Natürlich könnten globalisierte Märkte auch sinnvoll sein, zum Beispiel um den Hunger in der Welt zu bekämpfen, doch immer noch stirbt etwa alle 3,5 Sekunden ein Mensch an den Folgen von Hunger und Unterernährung. Oder um das Recht auf Bildung in der Welt zu realisieren, aber etwa 776 Millionen Erwachsene – die meisten davon Frauen – beherrschen nicht die einfachsten Grundlagen des Schreibens und Rechnens, ungefähr 75 Millionen Kinder gehen nicht zur Schule, keinen einzigen Tag in ihrem Leben! Nicht nur in Syrien werden ganze Generationen tagtäglich ihrer Zukunft beraubt.

Kardinal Marx, der Vorsitzende der Deutschen Bischofskonferenz, hat auf dem letztjährigen St. Michaelsempfang der Katholischen Kirche in Berlin für mich die Grundfrage gestellt. Er sagte sinngemäß, dass er das Freihandelsabkommen zwischen der Europäischen Gemeinschaft und den Vereinigten Staaten von Amerika (TTIP) gut findet, wenn es den Armen nützt.

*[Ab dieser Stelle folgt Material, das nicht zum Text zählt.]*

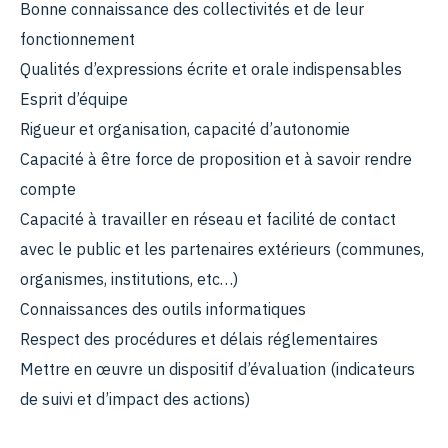
Bonne connaissance des collectivités et de leur
fonctionnement
Qualités d’expressions écrite et orale indispensables
Esprit d’équipe
Rigueur et organisation, capacité d’autonomie
Capacité à être force de proposition et à savoir rendre
compte
Capacité à travailler en réseau et facilité de contact
avec le public et les partenaires extérieurs (communes,
organismes, institutions, etc…)
Connaissances des outils informatiques
Respect des procédures et délais réglementaires
Mettre en œuvre un dispositif d’évaluation (indicateurs
de suivi et d’impact des actions)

Und ich finde auch, wenn TTIP, CETA & Co. den Armen wirklich nützen, dann sollte der Kulturbereich nicht klein­mütig sein und seine Bedenken hintanstellen. Aber nichts, leider überhaupt nichts spricht dafür, dass das gerade in Verhandlung befindliche TTIP, dass das gerade im Ratifizierungsprozess befindliche CETA oder die bereits rechtskräftigen Handelsabkommen der Welthandelsorganisation, wie das GATS, den Verhungernden und den Ungebildeten eine Chance geben würden oder gegeben haben. Die Globalisierung der Märkte befreit die Armen nicht aus ihrem Elend. Im Gegenteil, die globalisierten Märkte machen nur die Reichen immer reicher.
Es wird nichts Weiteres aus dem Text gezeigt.